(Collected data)
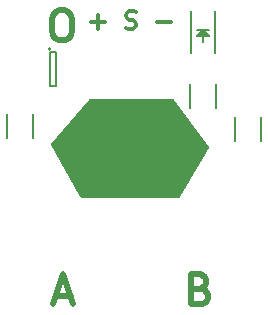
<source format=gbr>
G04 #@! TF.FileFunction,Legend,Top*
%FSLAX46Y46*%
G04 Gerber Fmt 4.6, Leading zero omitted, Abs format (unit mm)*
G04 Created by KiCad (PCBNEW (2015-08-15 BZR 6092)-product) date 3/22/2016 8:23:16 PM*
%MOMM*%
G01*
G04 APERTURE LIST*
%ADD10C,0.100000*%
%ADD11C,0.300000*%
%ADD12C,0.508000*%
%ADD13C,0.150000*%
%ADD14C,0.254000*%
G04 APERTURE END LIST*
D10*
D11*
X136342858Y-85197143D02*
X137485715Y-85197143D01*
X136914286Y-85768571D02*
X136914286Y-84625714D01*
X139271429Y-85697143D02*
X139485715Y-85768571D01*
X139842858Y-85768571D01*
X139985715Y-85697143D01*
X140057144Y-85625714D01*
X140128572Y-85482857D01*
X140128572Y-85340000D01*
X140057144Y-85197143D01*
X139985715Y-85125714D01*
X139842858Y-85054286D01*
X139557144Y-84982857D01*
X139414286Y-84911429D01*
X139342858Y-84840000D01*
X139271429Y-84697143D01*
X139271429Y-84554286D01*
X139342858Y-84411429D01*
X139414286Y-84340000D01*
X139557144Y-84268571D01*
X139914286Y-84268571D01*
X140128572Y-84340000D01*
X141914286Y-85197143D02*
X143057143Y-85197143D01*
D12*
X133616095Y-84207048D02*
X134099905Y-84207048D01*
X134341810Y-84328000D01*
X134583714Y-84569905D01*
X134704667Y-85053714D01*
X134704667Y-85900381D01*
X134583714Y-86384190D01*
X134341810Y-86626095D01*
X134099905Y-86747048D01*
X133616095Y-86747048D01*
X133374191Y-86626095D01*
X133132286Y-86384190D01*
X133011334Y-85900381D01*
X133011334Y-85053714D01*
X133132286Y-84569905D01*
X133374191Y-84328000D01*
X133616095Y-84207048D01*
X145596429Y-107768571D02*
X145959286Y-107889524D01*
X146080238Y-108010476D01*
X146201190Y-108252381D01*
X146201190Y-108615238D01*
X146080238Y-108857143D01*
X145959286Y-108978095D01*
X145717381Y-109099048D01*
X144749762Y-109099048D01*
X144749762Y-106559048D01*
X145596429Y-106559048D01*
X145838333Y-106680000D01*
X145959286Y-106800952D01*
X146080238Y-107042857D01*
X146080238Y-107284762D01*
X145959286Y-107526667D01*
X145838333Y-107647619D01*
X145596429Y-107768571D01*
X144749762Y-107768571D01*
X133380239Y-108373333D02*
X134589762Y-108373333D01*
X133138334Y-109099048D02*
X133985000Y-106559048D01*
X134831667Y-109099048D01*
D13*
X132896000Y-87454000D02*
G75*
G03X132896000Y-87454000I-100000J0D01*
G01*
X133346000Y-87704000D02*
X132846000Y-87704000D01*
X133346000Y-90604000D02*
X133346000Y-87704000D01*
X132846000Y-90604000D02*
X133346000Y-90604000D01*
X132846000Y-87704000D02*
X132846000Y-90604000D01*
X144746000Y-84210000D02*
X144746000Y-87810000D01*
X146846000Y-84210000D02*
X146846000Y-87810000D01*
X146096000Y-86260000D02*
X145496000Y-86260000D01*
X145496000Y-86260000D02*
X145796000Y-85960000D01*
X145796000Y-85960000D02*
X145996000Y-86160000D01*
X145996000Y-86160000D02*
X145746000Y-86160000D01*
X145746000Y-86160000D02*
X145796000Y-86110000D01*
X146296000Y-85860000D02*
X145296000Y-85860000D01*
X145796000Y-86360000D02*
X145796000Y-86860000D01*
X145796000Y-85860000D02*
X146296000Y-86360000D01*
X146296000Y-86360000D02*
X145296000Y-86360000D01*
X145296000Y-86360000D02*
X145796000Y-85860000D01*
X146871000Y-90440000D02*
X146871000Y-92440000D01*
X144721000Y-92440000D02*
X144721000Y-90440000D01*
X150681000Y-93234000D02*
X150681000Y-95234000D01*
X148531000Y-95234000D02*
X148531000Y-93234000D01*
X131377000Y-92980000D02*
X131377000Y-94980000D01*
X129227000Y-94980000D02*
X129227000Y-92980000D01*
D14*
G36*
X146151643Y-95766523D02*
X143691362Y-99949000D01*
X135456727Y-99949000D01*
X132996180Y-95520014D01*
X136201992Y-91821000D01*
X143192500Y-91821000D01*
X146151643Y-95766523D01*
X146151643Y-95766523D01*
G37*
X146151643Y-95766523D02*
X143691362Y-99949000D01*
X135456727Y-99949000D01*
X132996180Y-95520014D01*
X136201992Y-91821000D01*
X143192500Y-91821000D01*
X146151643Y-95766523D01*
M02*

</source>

__Task item__: Please reproduce every record exactly, leaving the pictures out.

__Final answer__:
<source format=gbr>
G04 #@! TF.FileFunction,Legend,Top*
%FSLAX46Y46*%
G04 Gerber Fmt 4.6, Leading zero omitted, Abs format (unit mm)*
G04 Created by KiCad (PCBNEW (2015-08-15 BZR 6092)-product) date 3/22/2016 8:23:16 PM*
%MOMM*%
G01*
G04 APERTURE LIST*
%ADD10C,0.100000*%
%ADD11C,0.300000*%
%ADD12C,0.508000*%
%ADD13C,0.150000*%
%ADD14C,0.254000*%
G04 APERTURE END LIST*
D10*
D11*
X136342858Y-85197143D02*
X137485715Y-85197143D01*
X136914286Y-85768571D02*
X136914286Y-84625714D01*
X139271429Y-85697143D02*
X139485715Y-85768571D01*
X139842858Y-85768571D01*
X139985715Y-85697143D01*
X140057144Y-85625714D01*
X140128572Y-85482857D01*
X140128572Y-85340000D01*
X140057144Y-85197143D01*
X139985715Y-85125714D01*
X139842858Y-85054286D01*
X139557144Y-84982857D01*
X139414286Y-84911429D01*
X139342858Y-84840000D01*
X139271429Y-84697143D01*
X139271429Y-84554286D01*
X139342858Y-84411429D01*
X139414286Y-84340000D01*
X139557144Y-84268571D01*
X139914286Y-84268571D01*
X140128572Y-84340000D01*
X141914286Y-85197143D02*
X143057143Y-85197143D01*
D12*
X133616095Y-84207048D02*
X134099905Y-84207048D01*
X134341810Y-84328000D01*
X134583714Y-84569905D01*
X134704667Y-85053714D01*
X134704667Y-85900381D01*
X134583714Y-86384190D01*
X134341810Y-86626095D01*
X134099905Y-86747048D01*
X133616095Y-86747048D01*
X133374191Y-86626095D01*
X133132286Y-86384190D01*
X133011334Y-85900381D01*
X133011334Y-85053714D01*
X133132286Y-84569905D01*
X133374191Y-84328000D01*
X133616095Y-84207048D01*
X145596429Y-107768571D02*
X145959286Y-107889524D01*
X146080238Y-108010476D01*
X146201190Y-108252381D01*
X146201190Y-108615238D01*
X146080238Y-108857143D01*
X145959286Y-108978095D01*
X145717381Y-109099048D01*
X144749762Y-109099048D01*
X144749762Y-106559048D01*
X145596429Y-106559048D01*
X145838333Y-106680000D01*
X145959286Y-106800952D01*
X146080238Y-107042857D01*
X146080238Y-107284762D01*
X145959286Y-107526667D01*
X145838333Y-107647619D01*
X145596429Y-107768571D01*
X144749762Y-107768571D01*
X133380239Y-108373333D02*
X134589762Y-108373333D01*
X133138334Y-109099048D02*
X133985000Y-106559048D01*
X134831667Y-109099048D01*
D13*
X132896000Y-87454000D02*
G75*
G03X132896000Y-87454000I-100000J0D01*
G01*
X133346000Y-87704000D02*
X132846000Y-87704000D01*
X133346000Y-90604000D02*
X133346000Y-87704000D01*
X132846000Y-90604000D02*
X133346000Y-90604000D01*
X132846000Y-87704000D02*
X132846000Y-90604000D01*
X144746000Y-84210000D02*
X144746000Y-87810000D01*
X146846000Y-84210000D02*
X146846000Y-87810000D01*
X146096000Y-86260000D02*
X145496000Y-86260000D01*
X145496000Y-86260000D02*
X145796000Y-85960000D01*
X145796000Y-85960000D02*
X145996000Y-86160000D01*
X145996000Y-86160000D02*
X145746000Y-86160000D01*
X145746000Y-86160000D02*
X145796000Y-86110000D01*
X146296000Y-85860000D02*
X145296000Y-85860000D01*
X145796000Y-86360000D02*
X145796000Y-86860000D01*
X145796000Y-85860000D02*
X146296000Y-86360000D01*
X146296000Y-86360000D02*
X145296000Y-86360000D01*
X145296000Y-86360000D02*
X145796000Y-85860000D01*
X146871000Y-90440000D02*
X146871000Y-92440000D01*
X144721000Y-92440000D02*
X144721000Y-90440000D01*
X150681000Y-93234000D02*
X150681000Y-95234000D01*
X148531000Y-95234000D02*
X148531000Y-93234000D01*
X131377000Y-92980000D02*
X131377000Y-94980000D01*
X129227000Y-94980000D02*
X129227000Y-92980000D01*
D14*
G36*
X146151643Y-95766523D02*
X143691362Y-99949000D01*
X135456727Y-99949000D01*
X132996180Y-95520014D01*
X136201992Y-91821000D01*
X143192500Y-91821000D01*
X146151643Y-95766523D01*
X146151643Y-95766523D01*
G37*
X146151643Y-95766523D02*
X143691362Y-99949000D01*
X135456727Y-99949000D01*
X132996180Y-95520014D01*
X136201992Y-91821000D01*
X143192500Y-91821000D01*
X146151643Y-95766523D01*
M02*

</source>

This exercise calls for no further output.